What you can anticipate

You can have a CT scan done in a medical facility or an outpatient facility. CT scans are painless and, with more recent machines, take just a couple of minutes. The entire procedure usually takes about 30 minutes.

Throughout the Computed Tomography Scan

CT scanners are shaped like a big doughnut standing on its side. You rest on a narrow, motorized table that slides through the opening into a tunnel. Straps and pillows might be utilized to help you stay in position. During a head scan, the table might be fitted with an unique cradle that holds your head still.

While the table moves you into the scanner, detectors and the X-ray tube turn around you. Each rotation yields numerous images of thin slices of your body. You might hear buzzing, clicking and whirring sounds.

A technologist in a separate room can see and hear you. You will be able to interact with the technologist through intercom. The technologist might ask you to hold your breath at particular points to prevent blurring the images.

how is computed tomography used

After the CT scan

After the exam you can go back to your typical routine. If you were given a contrast material, you might receive unique guidelines. Sometimes, you might be asked to await a brief time before delegating make sure that you feel well after the test. After the scan, you’ll likely be informed to consume great deals of fluids to assist your kidneys remove the contrast material from your body.
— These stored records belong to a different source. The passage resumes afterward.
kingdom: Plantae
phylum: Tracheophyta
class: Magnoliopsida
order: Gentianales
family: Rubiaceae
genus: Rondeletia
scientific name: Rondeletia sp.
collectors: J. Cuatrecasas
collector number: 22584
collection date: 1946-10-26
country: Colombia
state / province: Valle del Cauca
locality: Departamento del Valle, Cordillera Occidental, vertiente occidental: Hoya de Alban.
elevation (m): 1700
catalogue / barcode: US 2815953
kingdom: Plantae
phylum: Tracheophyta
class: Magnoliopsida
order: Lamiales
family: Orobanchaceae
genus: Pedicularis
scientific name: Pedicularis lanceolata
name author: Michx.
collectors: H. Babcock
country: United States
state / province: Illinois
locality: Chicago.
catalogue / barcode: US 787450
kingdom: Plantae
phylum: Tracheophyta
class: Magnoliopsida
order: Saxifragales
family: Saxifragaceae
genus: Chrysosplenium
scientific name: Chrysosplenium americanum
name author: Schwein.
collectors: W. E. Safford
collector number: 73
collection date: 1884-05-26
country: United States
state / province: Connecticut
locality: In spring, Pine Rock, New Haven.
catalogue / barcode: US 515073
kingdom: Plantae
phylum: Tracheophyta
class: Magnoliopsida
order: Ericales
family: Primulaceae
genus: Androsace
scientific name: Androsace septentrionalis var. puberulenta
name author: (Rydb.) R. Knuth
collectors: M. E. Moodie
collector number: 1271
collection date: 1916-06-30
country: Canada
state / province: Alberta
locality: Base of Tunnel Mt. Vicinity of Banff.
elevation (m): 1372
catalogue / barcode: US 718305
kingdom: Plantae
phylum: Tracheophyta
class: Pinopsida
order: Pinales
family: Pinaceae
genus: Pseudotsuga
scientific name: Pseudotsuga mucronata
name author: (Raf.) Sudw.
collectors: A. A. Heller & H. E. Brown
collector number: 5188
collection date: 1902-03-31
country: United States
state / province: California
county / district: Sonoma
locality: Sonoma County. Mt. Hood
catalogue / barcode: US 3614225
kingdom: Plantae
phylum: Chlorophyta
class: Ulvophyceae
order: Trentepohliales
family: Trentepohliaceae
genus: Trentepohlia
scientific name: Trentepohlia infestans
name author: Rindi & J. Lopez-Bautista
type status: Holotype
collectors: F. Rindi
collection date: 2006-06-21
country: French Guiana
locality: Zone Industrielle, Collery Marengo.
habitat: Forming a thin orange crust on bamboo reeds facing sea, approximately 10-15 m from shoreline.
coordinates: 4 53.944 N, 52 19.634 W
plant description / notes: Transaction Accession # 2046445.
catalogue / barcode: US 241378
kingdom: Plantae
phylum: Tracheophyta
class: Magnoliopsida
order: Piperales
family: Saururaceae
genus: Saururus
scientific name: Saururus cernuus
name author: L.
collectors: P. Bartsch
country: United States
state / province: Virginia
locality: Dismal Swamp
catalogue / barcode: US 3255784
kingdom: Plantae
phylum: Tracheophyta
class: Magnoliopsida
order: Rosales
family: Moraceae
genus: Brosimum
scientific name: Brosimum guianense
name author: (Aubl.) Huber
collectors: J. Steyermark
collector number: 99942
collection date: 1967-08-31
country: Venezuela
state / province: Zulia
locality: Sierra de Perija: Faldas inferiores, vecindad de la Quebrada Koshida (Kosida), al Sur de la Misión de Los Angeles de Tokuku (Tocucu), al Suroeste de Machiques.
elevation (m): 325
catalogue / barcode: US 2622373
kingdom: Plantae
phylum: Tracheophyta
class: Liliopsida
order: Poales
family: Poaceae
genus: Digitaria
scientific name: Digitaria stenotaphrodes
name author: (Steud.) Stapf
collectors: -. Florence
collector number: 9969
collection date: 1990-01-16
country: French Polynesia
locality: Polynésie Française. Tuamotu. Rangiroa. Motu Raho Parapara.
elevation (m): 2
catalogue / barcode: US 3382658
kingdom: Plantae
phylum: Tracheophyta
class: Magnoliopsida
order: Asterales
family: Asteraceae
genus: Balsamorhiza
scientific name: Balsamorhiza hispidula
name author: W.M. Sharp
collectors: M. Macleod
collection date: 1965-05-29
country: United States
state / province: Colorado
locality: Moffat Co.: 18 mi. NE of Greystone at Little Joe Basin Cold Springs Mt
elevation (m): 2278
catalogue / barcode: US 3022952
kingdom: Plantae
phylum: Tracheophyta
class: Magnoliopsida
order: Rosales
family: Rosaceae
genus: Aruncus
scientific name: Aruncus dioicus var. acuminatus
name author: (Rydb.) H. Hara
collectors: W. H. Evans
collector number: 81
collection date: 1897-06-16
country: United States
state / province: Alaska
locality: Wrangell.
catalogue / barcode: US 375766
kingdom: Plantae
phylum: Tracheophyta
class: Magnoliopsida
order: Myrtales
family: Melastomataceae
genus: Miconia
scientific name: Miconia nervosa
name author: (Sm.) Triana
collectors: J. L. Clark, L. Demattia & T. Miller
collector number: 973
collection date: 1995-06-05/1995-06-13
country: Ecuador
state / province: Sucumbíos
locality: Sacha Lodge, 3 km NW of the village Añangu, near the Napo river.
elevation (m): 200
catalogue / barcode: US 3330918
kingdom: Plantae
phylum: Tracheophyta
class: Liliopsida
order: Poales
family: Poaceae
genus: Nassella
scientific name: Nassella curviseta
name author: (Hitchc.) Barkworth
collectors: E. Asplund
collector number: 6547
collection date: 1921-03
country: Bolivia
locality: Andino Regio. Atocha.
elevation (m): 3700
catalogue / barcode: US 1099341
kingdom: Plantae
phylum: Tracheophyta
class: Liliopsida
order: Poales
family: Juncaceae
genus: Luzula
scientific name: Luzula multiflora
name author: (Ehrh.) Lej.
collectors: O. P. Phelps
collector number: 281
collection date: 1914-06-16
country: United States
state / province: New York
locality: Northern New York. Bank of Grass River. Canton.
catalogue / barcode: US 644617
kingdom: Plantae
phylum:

CT images are saved as electronic information files and are normally evaluated on a computer system screen. A radiologist translates these images and sends out a file to your doctor.

Reyus Mammadli

As a healthy lifestyle advisor I try to guide individuals in becoming more aware of living well and healthy through a series of proactive and preventive measures, disease prevention steps, recovery after illness or medical procedures.

Education: Bachelor Degree of Medical Equipment and Electronics.